Taher Saif (University of Illinois at Urba), Wylie Ahmed (University of Illinois at Urbana-Champaign), Alireza Tofangchi (University of Illinois at Urbana-Champaign)

Mechanics and Physics of Biological Cells

Mon 9:00 - 10:30

Barus-Holley 166

A large majority of neurons have a long axon that forms junctions (synapse) with muscle tissue or another neuron. They carry neurotransmitters enclosed within vesicles that are about 50nm in size. Clustering of vesicles at the synapse is essential for neurotransmission and hence memory and learning. We showed earlier, using embryonic Drosophila (fruit fly), that axons actively maintain a rest tension of about 1 nN. Without this tension, clustering disappears, but reappears with the application of tension. Increase of tension results in increased clustering. Here we explore the role of tension or stretch on vesicle transport along the axon. We use of Aplysia as a model system in this study.
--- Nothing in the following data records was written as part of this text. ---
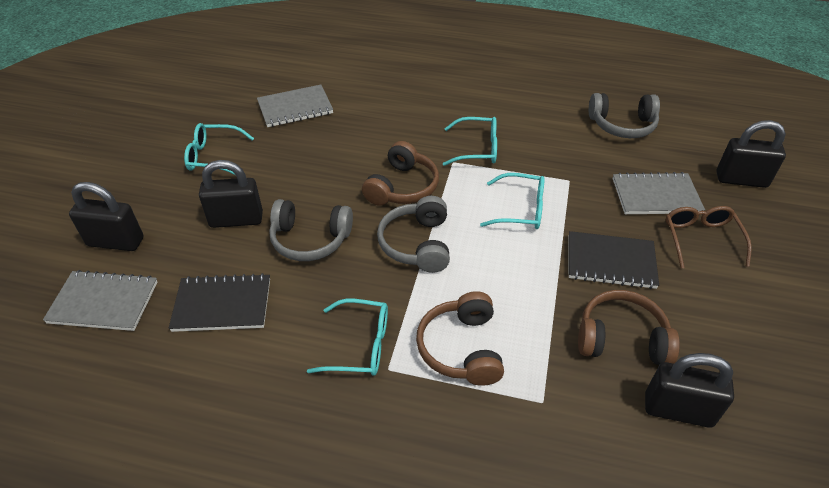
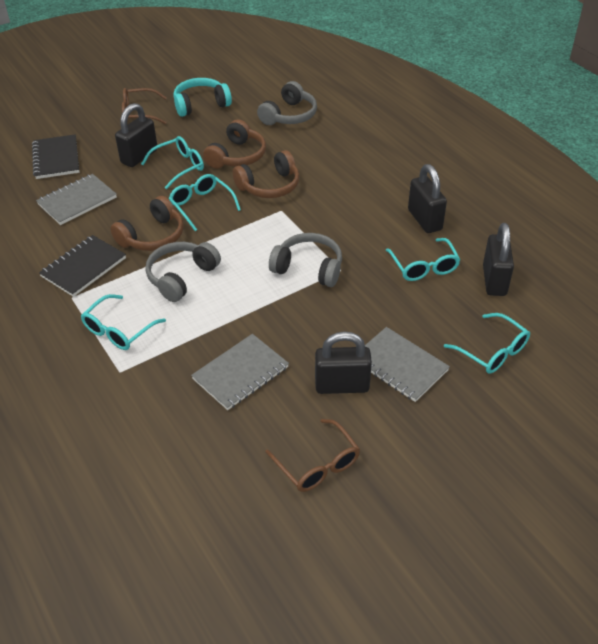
brown glasses: [666,206,752,269] = 1 -> [122,88,167,124] [265,419,360,492] = 2
turquoise glasses: [184,123,254,175] [307,299,388,376] [443,117,497,166] [480,173,545,229] = 4 -> [81,294,166,350] [141,136,204,189] [169,174,241,231] [386,238,460,281] [444,313,530,374] = 5
turquoise headphones: none = 0 -> [173,78,232,117] = 1

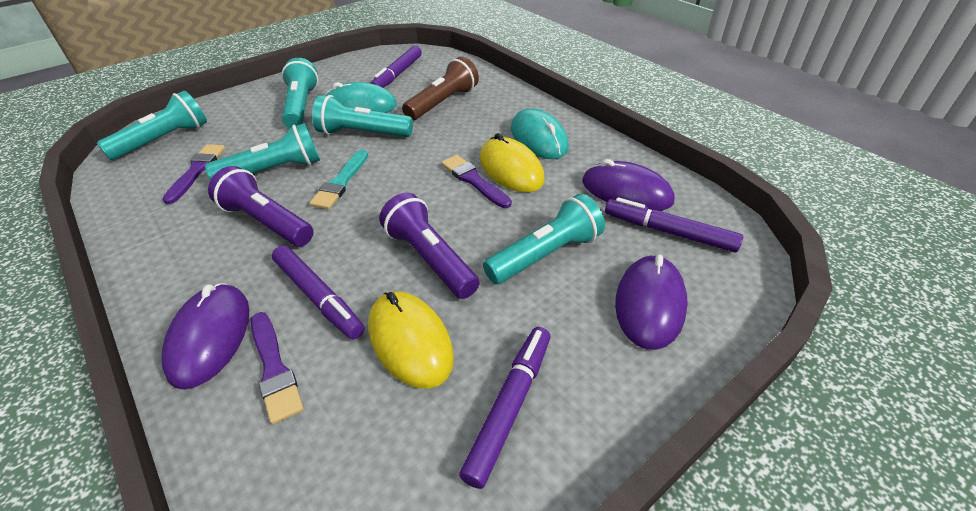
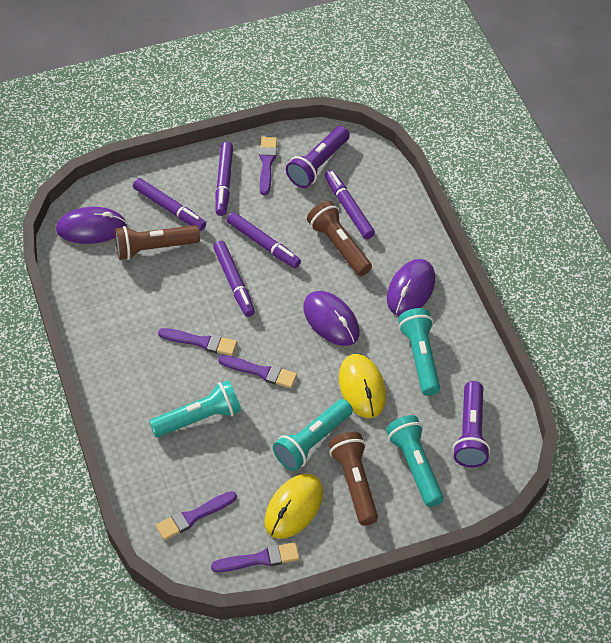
brown flashlight: [402,57,479,120] = 1 -> [115,225,200,260] [307,201,372,276] [328,432,378,526] = 3
purple brush: [162,144,225,204] [251,312,304,424] [441,155,512,208] = 3 -> [156,491,237,540] [158,328,237,356] [211,542,299,572] [218,355,297,388] [259,137,277,195] = 5
purple marker: [272,246,365,339] [371,46,422,88] [459,327,550,489] [605,197,743,252] = 4 -> [133,178,206,231] [213,241,255,317] [216,142,233,216] [227,212,301,268] [325,170,375,239] = 5
turquoise brush: [309,150,368,209] = 1 -> none = 0
turquoise flashlight: [97,90,207,160] [205,123,320,180] [282,58,319,128] [312,95,413,137] [483,194,605,284] = 5 -> [149,380,241,437] [273,399,353,471] [386,415,444,507] [398,308,440,396] = 4
turquoise mouse: [324,82,397,113] [511,108,569,159] = 2 -> none = 0

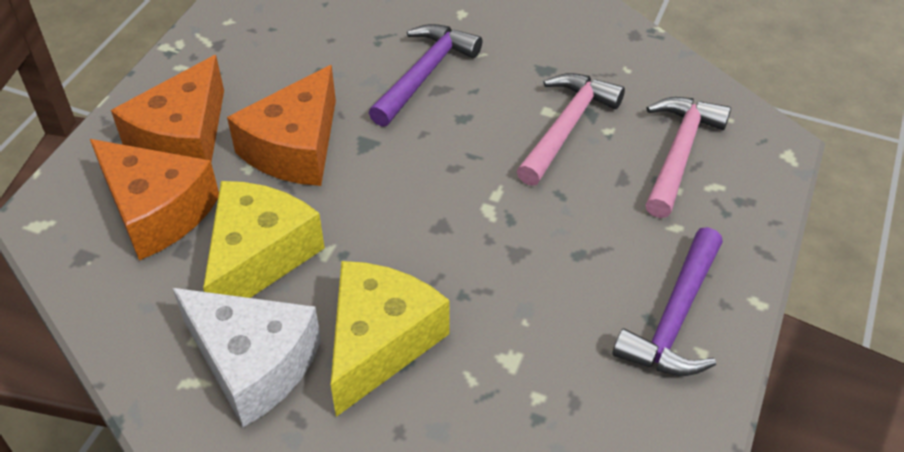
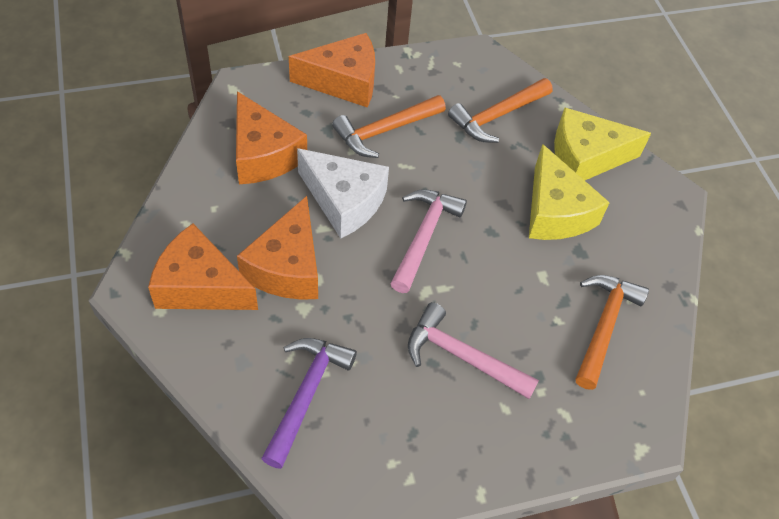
orange cheese: [90,139,219,261] [111,55,224,162] [227,65,336,186] = 3 -> [148,223,258,310] [236,91,307,184] [237,196,318,300] [289,33,375,108] = 4
orange hammer: none = 0 -> [332,95,446,158] [448,78,553,143] [575,275,649,390] = 3
purple hammer: [369,24,482,127] [612,227,723,376] = 2 -> [261,338,357,469] = 1

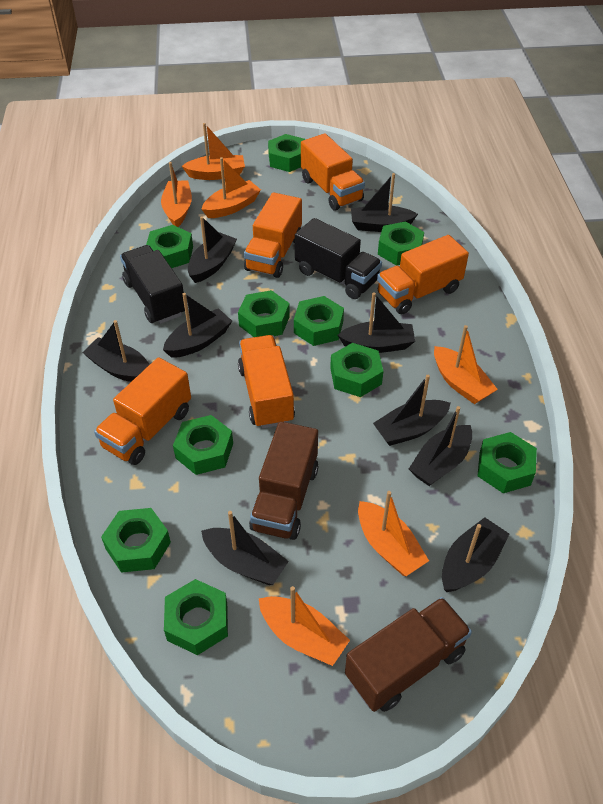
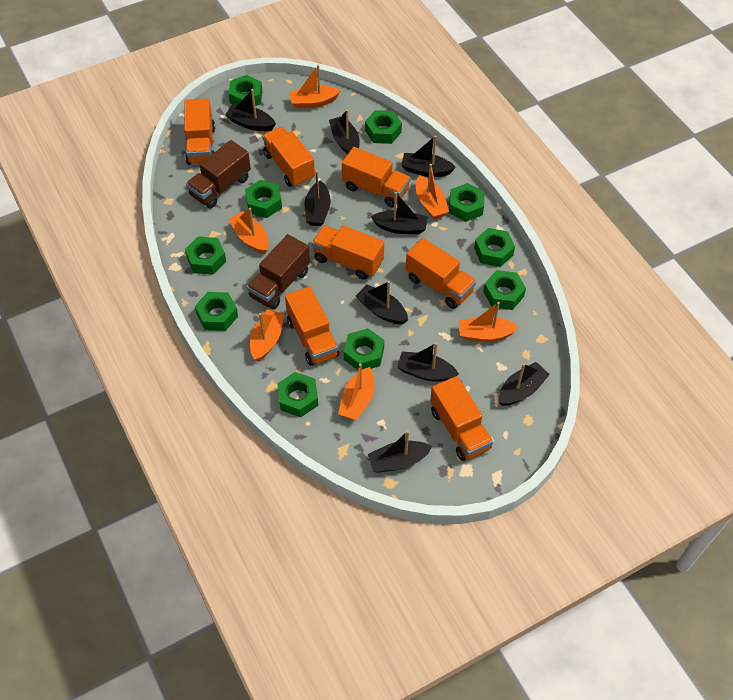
black truck: [120,245,185,324] [295,218,382,299] = 2 -> none = 0
orange truck: [94,357,191,465] [238,335,295,429] [244,192,302,278] [301,133,365,210] [377,235,469,314] = 5 -> [184,98,215,165] [262,127,315,187] [285,286,339,366] [312,225,384,280] [342,147,410,207] [406,238,476,309] [430,376,493,461] = 7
We analyze the dynamics of an ensemble of vesicles using the framework of statistical mechanics. We find that the vesicles move along the axon in two modes: (1) random walk (passive motion), and (2) directed motion (active), transported by molecular motors. With increased tension or stretch, vesicles spend more time in active mode compared to that of random walk. Furthermore, increased stretch results in an increased flux of vesicles along the axon. It thus appears that the axonal transport is modulated by the net tension in the axons. In search of the origin of tension in axons, we employed a series of drugs. We find, tension is most likely generated by myosin II motors acting on cortical actin. This corticle actin-myosin complex is distributed along the entire length of the axon, and participates in tension generation. Microtubules play a relatively minor role. Thus, disruption of myosin II, or the filamentous actin, or depletion of ATP results in a loss of tension in axon. Disruption of microtubules shows little effect. It thus appears that the corticle actin, together with myosin II, provide a taut peripheral structure for aligned microtubule tracks for vesicle transport along the axon, and hence clustering at the synapse.